Rick Mataka, writing in the June 1979 issue of Craft, Model, and Hobby Industry Magazine, called it "a large game that is not overly complex as the rules are kept fairly simple." Mataka concluded, "Highly playable game system, it can be recommended for beginners with limited experience in board gaming."

In Issue 40 of Moves, Scott Renner was not pleased with this game. He found that once the large numbers of counters were placed on the map, it became terribly cluttered. He also found many significant errors in the map, such as placing the German city of Dresden in Czechoslovakia. Although Renner liked the cruise missile rules, he found "The Samurai divisions are a less credible invention of the game," and then noted "Nothing could make the Samurai divisions more believable than a glance through the rules covering the Space Marines." But Renner's principle complaint was that four of the five scenarios were set in the late 1970s, pointing out "The game was billed as a simulation of the invasion of Russia in 1998, yet the 1998 scenario looks like it was added as an afterthought." Brenner concluded, "Objective Moscow is not a bad game. It isn't a classic, either - a pity, since I think it could have been one. In a few years, Objective Moscow will be remembered as just another game published by Simulations Publications, Inc. in 1978. Frankly, I had hoped for more."

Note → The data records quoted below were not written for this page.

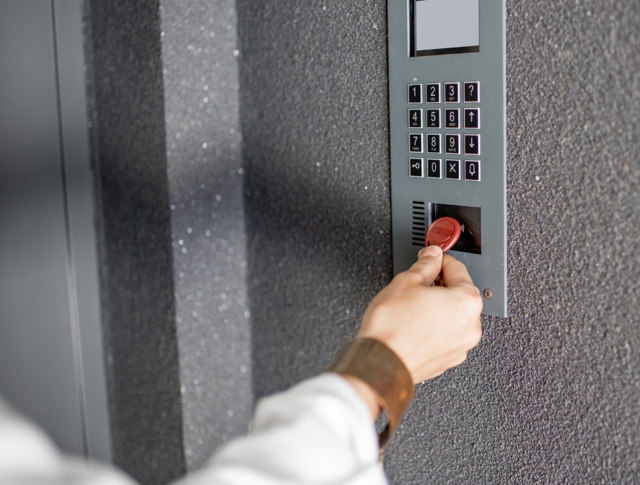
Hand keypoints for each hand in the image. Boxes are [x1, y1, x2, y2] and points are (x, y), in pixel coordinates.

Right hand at [357, 246, 482, 384]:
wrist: (380, 362)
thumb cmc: (393, 326)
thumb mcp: (407, 281)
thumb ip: (425, 265)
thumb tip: (432, 257)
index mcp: (466, 302)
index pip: (458, 269)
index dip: (440, 260)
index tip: (430, 258)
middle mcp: (470, 326)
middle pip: (459, 294)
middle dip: (440, 285)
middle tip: (419, 281)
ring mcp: (460, 346)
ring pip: (452, 317)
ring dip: (437, 307)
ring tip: (413, 305)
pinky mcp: (447, 360)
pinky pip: (445, 335)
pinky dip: (434, 327)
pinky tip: (414, 323)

In The Guide to Simulations/Games for Education and Training, Richard Rydzel called this "An interesting but unwieldy game. Air units, for example, must return to the exact base they left before combat. But with a total of thirty to fifty plane counters, it is difficult to remember where each started." Rydzel also thought the game was unbalanced, noting "The game also seems biased in favor of the U.S. alliance in the representation of strengths of the counters."

In the June 1981 issue of the Italian games magazine Pergioco, Marco Donadoni warned that players would experience "very high losses in combat, even higher than any other historical period, due to the potential of modern weapons (which, obviously, are expected to be even more deadly in the next twenty years)." Donadoni also questioned the rules limiting nuclear weapons to battlefield tactical uses, pointing out "But who can say what the Kremlin would really do in the face of such an influx of 'visitors' not regulated by the state tourism agency?"

In Issue 23 of the British wargaming magazine Phoenix, A.J. Sarker warned, "Objective Moscow is not a game for the inexperienced wargamer as it is the ability to plan one's moves ahead that will win the game." Sarker concluded, "OM is worth buying for those who collect big games and can afford its price. For those who prefer small games, the one-map scenarios are almost as enjoyable to play as the campaign games."

==Awards==
At the 1979 Origins Awards, Operation Moscow was a finalist for the Charles S. Roberts Award for "Best Fantasy/Futuristic Board Game of 1978".